As I grew into an understanding that included my African history, Iya connected me to Chief Ayanda Ifadara Clarke, Ajibilu Awo Of Osogbo, my Oluwo. He has connected me to IFA, the wisdom of the universe. Baba: Adupe Ooo!! For your tutelage, your prayers, and your support, I am forever grateful.
During the years of studying this very sacred, wonderfully old and remarkably intact African tradition, IFA has taught me more about my purpose and destiny than anything I've ever accomplished or discovered on my own. Growing up in the church and singing in what feels like 30,000 churches since the age of 5, I thought I had religion on lock... until IFA brought me bountiful blessings and the divine essence of myself. I have learned to stop calling an embracing of African culture and tradition -“religion” for example.
In our spiritual house, Baba teaches us that obi is the antidote to sickness, to challenge, and to struggle. Obi is kola nut and we use a lot of it as we make petition regularly. I have prayed for myself, my son, my family on a regular basis. Prayer changes things when it is purposeful and intentional.
When it was time to go to Nigeria for the next level of my development where I would also become an Iyanifa, I could not believe that all of the years of study, all of the obi eaten, all of the investment of time, energy, self reflection and adhering to the advice given would align me to the path of finding my way back to the place I had been longing for.
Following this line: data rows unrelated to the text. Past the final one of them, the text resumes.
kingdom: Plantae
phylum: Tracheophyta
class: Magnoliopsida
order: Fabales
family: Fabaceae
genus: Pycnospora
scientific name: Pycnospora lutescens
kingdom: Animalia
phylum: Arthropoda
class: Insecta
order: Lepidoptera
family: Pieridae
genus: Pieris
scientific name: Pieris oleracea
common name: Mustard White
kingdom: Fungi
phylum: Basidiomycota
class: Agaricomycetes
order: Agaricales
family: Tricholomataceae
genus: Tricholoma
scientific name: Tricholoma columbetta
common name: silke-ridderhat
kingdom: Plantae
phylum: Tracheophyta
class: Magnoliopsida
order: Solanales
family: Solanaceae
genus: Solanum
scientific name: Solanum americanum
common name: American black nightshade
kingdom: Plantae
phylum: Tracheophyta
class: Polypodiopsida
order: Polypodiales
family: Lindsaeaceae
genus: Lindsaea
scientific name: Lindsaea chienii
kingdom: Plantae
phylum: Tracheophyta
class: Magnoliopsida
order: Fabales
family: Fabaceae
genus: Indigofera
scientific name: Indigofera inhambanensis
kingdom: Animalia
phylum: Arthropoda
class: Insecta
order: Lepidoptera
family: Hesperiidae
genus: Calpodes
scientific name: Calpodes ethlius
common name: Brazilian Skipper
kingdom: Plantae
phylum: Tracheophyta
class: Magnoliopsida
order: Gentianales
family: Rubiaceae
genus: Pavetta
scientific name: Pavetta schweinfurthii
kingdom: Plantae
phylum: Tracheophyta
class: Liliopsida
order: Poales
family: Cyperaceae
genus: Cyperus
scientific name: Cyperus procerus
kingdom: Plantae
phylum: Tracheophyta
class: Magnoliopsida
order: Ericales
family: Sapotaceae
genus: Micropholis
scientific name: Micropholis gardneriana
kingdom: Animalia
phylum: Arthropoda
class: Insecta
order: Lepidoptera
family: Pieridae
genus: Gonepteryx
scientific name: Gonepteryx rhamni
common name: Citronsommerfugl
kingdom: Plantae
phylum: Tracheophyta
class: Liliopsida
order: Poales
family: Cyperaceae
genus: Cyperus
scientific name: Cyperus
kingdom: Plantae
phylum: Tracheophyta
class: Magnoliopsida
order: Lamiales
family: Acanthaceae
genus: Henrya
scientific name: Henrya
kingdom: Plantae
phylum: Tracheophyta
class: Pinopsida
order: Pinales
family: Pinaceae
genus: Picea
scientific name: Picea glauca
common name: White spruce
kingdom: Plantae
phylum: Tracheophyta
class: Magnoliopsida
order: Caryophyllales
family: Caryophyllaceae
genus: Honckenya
My people were here.... I just knew it. Rather than a tourist trip I thought I would take some years ago, this trip was purposeful. I would embark on an intentional moment that would connect me to my ancestors in a far more meaningful way than looking at a photograph or genealogy record; I was about to continue the work they once did.
From the moment I arrived in Nigeria, I saw myself in those people. I saw my parents and grandparents in the way they walked, in the regal way the women carried baskets of everything on the top of their heads. I smelled my mama's cooking in the kitchen as meals were prepared. Baba Agbonbon Fakayode Faniyi and his beautiful family were so gracious and welcoming. I wondered daily if they knew the moment of meeting them for the first time was not lost on me and how grateful I was to be with them. I tried to say thank you as often as I could. I tried to sit quietly and just absorb the sounds and the rhythm of the environment so I wouldn’t forget. I was now home and I didn't want to leave. I loved everything, even the sound of the broom sweeping outside of the temple, the yard, the common areas, just like my Baba instructs us to prepare our spiritual space before any work happens. Swish, swish... I never knew how peaceful the sound of a broom rhythmically moving could be until I spent time in Nigeria. I did not use an alarm clock once and there was no jet lag. That broom swish reset me every morning and I moved to get dressed quickly in anticipation of the day.
Two weeks before we left for Nigeria, I received an update to a DNA test I had taken a few years ago. "We have an update to your DNA ancestry" the email read. I opened the update to find that they identified that I not only had African ancestry, but that I had a significant amount of Nigerian ancestry. I immediately gave thanks through my tears, shouts, happy dances and hollers as I recognized how full circle this moment was for me. My mother's prayers... my prayers for my son...those genealogy records that pointed me towards studying Africa...the happenstance way of meeting my godmother...the truth in my Oluwo bringing IFA into my life...all on purpose. My Road To Osogbo Has Always Been Paved With Obi... but you can call it Kola Nut... or BISSY. As you sip our tea, prepared purposefully and with the best intentions, may you receive all of the blessings paved for your life as you align yourself to DESTINY.